## What is required
Return the saved entries below unchanged, line for line and character for character.

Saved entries
------
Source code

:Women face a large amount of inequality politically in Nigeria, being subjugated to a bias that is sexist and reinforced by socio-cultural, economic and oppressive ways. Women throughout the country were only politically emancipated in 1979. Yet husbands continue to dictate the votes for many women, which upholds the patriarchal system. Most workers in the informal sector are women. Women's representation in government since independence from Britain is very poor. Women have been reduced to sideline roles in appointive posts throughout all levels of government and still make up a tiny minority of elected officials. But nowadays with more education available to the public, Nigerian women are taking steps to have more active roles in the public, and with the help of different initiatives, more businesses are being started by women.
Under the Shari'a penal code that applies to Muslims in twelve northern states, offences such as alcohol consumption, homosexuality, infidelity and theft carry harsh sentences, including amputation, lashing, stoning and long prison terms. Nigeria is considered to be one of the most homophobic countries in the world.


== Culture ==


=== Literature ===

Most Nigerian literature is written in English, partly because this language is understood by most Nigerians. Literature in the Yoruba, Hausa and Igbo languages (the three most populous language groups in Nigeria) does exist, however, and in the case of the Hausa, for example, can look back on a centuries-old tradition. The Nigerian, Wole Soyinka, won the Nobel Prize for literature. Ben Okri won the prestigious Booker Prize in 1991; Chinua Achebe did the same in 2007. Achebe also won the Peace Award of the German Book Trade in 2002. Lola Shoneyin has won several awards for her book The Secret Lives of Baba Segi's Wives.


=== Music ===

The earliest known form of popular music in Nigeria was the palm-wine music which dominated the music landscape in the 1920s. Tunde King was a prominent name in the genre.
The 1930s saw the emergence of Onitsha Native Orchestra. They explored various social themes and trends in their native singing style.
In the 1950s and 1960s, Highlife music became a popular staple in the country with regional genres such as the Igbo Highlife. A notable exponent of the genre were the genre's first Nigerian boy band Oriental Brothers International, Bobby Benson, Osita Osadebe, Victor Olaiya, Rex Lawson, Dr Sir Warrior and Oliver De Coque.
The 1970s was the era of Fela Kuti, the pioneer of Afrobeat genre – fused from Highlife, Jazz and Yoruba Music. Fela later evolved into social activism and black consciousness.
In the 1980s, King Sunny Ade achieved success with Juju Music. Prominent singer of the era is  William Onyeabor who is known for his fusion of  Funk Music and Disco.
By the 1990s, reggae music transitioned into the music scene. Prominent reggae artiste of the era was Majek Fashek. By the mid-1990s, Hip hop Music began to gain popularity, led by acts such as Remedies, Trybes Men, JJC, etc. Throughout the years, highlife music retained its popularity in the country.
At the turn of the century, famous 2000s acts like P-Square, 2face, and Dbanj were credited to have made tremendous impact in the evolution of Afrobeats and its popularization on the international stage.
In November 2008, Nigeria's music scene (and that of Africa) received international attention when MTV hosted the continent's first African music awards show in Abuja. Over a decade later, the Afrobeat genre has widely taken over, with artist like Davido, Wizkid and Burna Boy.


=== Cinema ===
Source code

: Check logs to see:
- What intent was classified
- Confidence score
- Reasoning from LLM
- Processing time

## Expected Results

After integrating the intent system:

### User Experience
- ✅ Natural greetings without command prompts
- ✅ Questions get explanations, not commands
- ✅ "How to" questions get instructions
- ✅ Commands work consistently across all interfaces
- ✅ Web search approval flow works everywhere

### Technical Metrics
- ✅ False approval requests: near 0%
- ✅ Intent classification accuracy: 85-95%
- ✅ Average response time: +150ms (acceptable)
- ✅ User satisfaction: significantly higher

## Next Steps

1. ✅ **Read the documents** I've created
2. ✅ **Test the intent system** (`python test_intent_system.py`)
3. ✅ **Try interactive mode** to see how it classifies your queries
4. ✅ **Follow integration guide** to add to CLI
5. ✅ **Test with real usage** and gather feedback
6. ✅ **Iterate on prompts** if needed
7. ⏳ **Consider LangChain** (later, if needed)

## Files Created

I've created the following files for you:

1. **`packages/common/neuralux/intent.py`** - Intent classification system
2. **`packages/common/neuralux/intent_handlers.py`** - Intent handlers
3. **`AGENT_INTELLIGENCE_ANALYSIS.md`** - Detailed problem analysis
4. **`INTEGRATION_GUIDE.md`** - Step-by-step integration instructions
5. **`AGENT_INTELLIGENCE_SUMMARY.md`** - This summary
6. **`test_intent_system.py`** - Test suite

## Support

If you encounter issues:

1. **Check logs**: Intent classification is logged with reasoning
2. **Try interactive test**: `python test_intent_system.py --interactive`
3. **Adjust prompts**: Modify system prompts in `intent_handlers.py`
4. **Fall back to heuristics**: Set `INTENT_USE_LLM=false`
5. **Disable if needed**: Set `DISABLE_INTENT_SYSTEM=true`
------
## Expected answer
Source code

:Women face a large amount of inequality politically in Nigeria, being subjugated to a bias that is sexist and reinforced by socio-cultural, economic and oppressive ways. Women throughout the country were only politically emancipated in 1979. Yet husbands continue to dictate the votes for many women, which upholds the patriarchal system. Most workers in the informal sector are women. Women's representation in government since independence from Britain is very poor. Women have been reduced to sideline roles in appointive posts throughout all levels of government and still make up a tiny minority of elected officials. But nowadays with more education available to the public, Nigerian women are taking steps to have more active roles in the public, and with the help of different initiatives, more businesses are being started by women.
Under the Shari'a penal code that applies to Muslims in twelve northern states, offences such as alcohol consumption, homosexuality, infidelity and theft carry harsh sentences, including amputation, lashing, stoning and long prison terms. Nigeria is considered to be one of the most homophobic countries in the world.


== Culture ==


=== Literature ===

Most Nigerian literature is written in English, partly because this language is understood by most Nigerians. Literature in the Yoruba, Hausa and Igbo languages (the three most populous language groups in Nigeria) does exist, however, and in the case of the Hausa, for example, can look back on a centuries-old tradition. The Nigerian, Wole Soyinka, won the Nobel Prize for literature. Ben Okri won the prestigious Booker Prize in 1991; Chinua Achebe did the same in 2007. Achebe also won the Peace Award of the German Book Trade in 2002. Lola Shoneyin has won several awards for her book The Secret Lives of Baba Segi's Wives.


=== Music ===

The earliest known form of popular music in Nigeria was the palm-wine music which dominated the music landscape in the 1920s. Tunde King was a prominent name in the genre.
The 1930s saw the emergence of Onitsha Native Orchestra. They explored various social themes and trends in their native singing style.
In the 1950s and 1960s, Highlife music became a popular staple in the country with regional genres such as the Igbo Highlife. A notable exponent of the genre were the genre's first Nigerian boy band Oriental Brothers International, Bobby Benson, Osita Osadebe, Victor Olaiya, Rex Lawson, Dr Sir Warrior and Oliver De Coque.
The 1970s was the era of Fela Kuti, the pioneer of Afrobeat genre – fused from Highlife, Jazz and Yoruba Music. Fela later evolved into social activism and black consciousness.
In the 1980s, King Sunny Ade achieved success with Juju Music. Prominent singer of the era is  William Onyeabor who is known for his fusion of  Funk Music and Disco.
By the 1990s, reggae music transitioned into the music scene. Prominent reggae artiste of the era was Majek Fashek. By the mid-1990s, Hip hop Music began to gain popularity, led by acts such as Remedies, Trybes Men, JJC, etc. Throughout the years, highlife music retained its popularity in the country.
At the turn of the century, famous 2000s acts like P-Square, 2face, and Dbanj were credited to have made tremendous impact in the evolution of Afrobeats and its popularization on the international stage.
In November 2008, Nigeria's music scene (and that of Africa) received international attention when MTV hosted the continent's first African music awards show in Abuja. Over a decade later, the Afrobeat genre has widely taken over, with artist like Davido, Wizkid and Burna Boy.


=== Cinema ===
Source code

: Check logs to see:
- What intent was classified
- Confidence score
- Reasoning from LLM
- Processing time

## Expected Results

After integrating the intent system:

### User Experience
- ✅ Natural greetings without command prompts
- ✅ Questions get explanations, not commands
- ✅ "How to" questions get instructions
- ✅ Commands work consistently across all interfaces
- ✅ Web search approval flow works everywhere

### Technical Metrics
- ✅ False approval requests: near 0%
- ✅ Intent classification accuracy: 85-95%
- ✅ Average response time: +150ms (acceptable)
- ✅ User satisfaction: significantly higher

## Next Steps

1. ✅ **Read the documents** I've created
2. ✅ **Test the intent system** (`python test_intent_system.py`)
3. ✅ **Try interactive mode** to see how it classifies your queries
4. ✅ **Follow integration guide** to add to CLI
5. ✅ **Test with real usage** and gather feedback
6. ✅ **Iterate on prompts** if needed
7. ⏳ **Consider LangChain** (later, if needed)

## Files Created

I've created the following files for you:

1. **`packages/common/neuralux/intent.py`** - Intent classification system
2. **`packages/common/neuralux/intent_handlers.py`** - Intent handlers
3. **`AGENT_INTELLIGENCE_ANALYSIS.md`** - Detailed problem analysis
4. **`INTEGRATION_GUIDE.md`** - Step-by-step integration instructions
5. **`AGENT_INTELLIGENCE_SUMMARY.md`** - This summary
6. **`test_intent_system.py`** - Test suite

## Support

If you encounter issues:

1. **Check logs**: Intent classification is logged with reasoning
2. **Try interactive test**: `python test_intent_system.py --interactive`
3. **Adjust prompts**: Modify system prompts in `intent_handlers.py`
4. **Fall back to heuristics**: Set `INTENT_USE_LLM=false`
5. **Disable if needed**: Set `DISABLE_INTENT_SYSTEM=true`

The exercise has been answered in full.